Rappel des bonnes pratiques préconisées par la HAS, à tous les professionnels, concernant l'administration d'un médicament : la règle des 5B :
Rappels sur les actes délégués : prendre en compte le périmètre de compétences et les habitudes >> pas de délégation au personnel non habilité.
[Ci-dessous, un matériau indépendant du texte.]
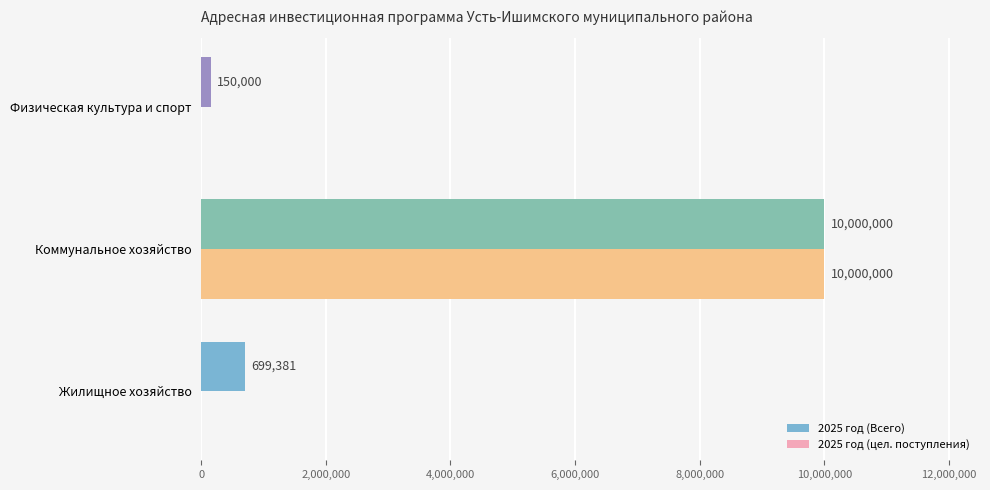

Which series changed the most between Жилищное хозяйство and Коммунальное хозяйство?

2025 год (цел. поступления)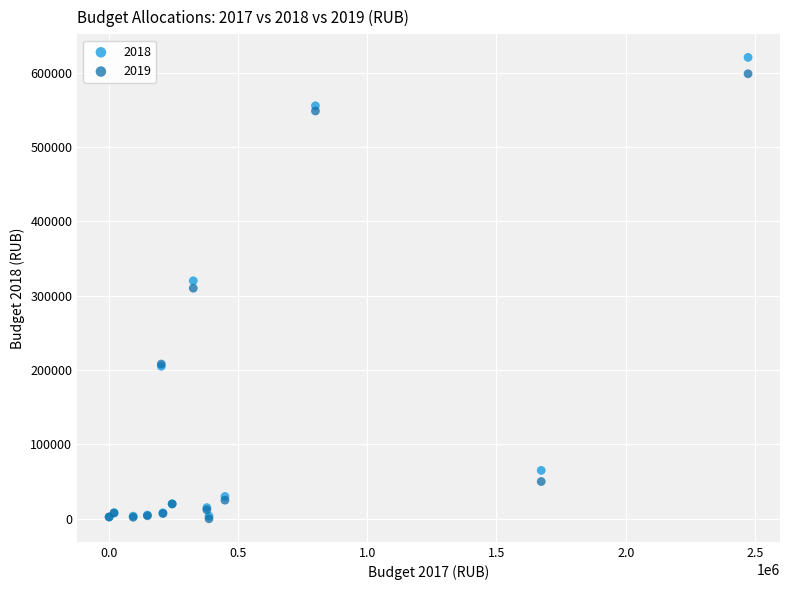

What are all the series names shown in the legend?

2018, 2019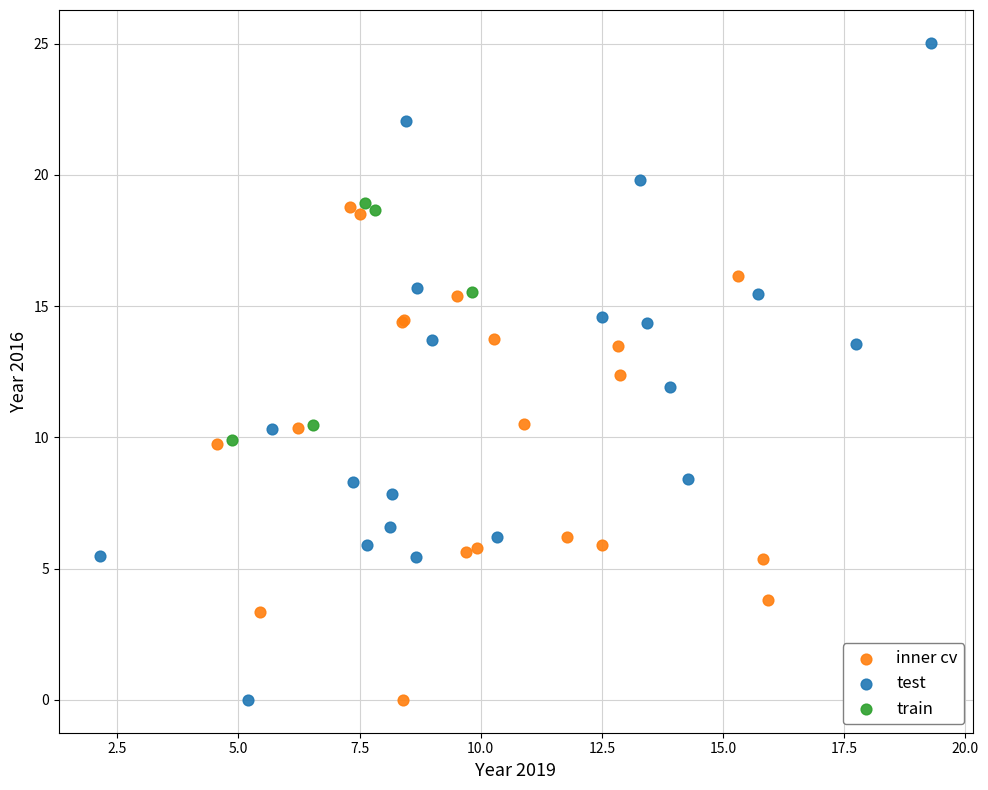

What are all the series names shown in the legend?

inner cv, test, train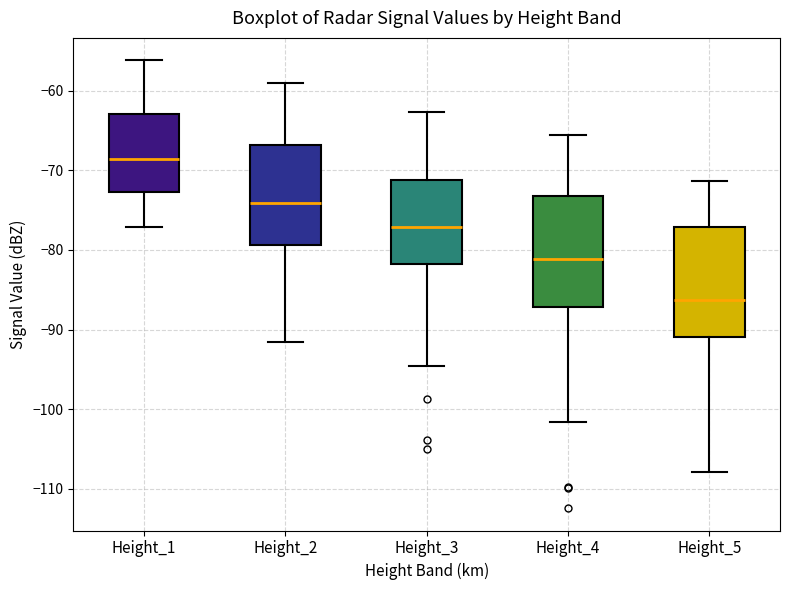

Reading left to right, transcribe this box plot: for each box, give where its median line is, the range the box spans, and where its two whiskers end, as read against the y-axis. The values are not printed on the chart, so give them approximately, as read against the axis.

Height_1: median -69, box -73 to -63, whiskers -77 to -56
Height_2: median -74, box -79 to -67, whiskers -92 to -59
Height_3: median -77, box -82 to -71, whiskers -95 to -63
Height_4: median -81, box -87 to -73, whiskers -102 to -66
Height_5: median -86, box -91 to -77, whiskers -108 to -71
Et si délégation possible, la contrôler…
Rappels sur les règles d'utilisation des chariots de médicaments : identification par chambre, nominative, préparé toutes les 12 heures par l'équipe de garde, pas de haricot avec plusieurs médicaments mélangés.
Changement de conditionnement de l'ibuprofène : il a été demandé à la pharmacie de se fournir auprès d'un autre laboratoire dont les comprimés soient différents du Spasfon® (autre couleur/taille).
Réflexion initiée sur la pertinence du remplacement des équipements anciens, potentiellement générateur de TMS.
Incitation à la déclaration des surcharges de travail comme événement indésirable pour alerter les managers de proximité, mais également les managers de direction.
Les malades en établissements de santé sont amenés à rencontrer plusieurs corps de métiers différents.
Dans le cadre de la prescription et la délivrance de médicaments, la vigilance est toujours de mise, même lorsqu'il s'agit de médicaments "banals" ou considérés comme "inoffensifs" : la charge de travail et le recours à la délégation dans un but d'entraide ne doivent pas être à l'origine d'une prise en charge dégradée.
L’administration d’un médicament est toujours un acte à risque et doit bénéficier de manière systématique du contrôle ultime au lit du patient.
Les conséquences d'une telle erreur peuvent être graves et peuvent faire des équipes des victimes collatérales : la charge de travail doit alors être prise en compte dans l’organisation du travail, même lorsqu'il s'agit de tâches habituelles.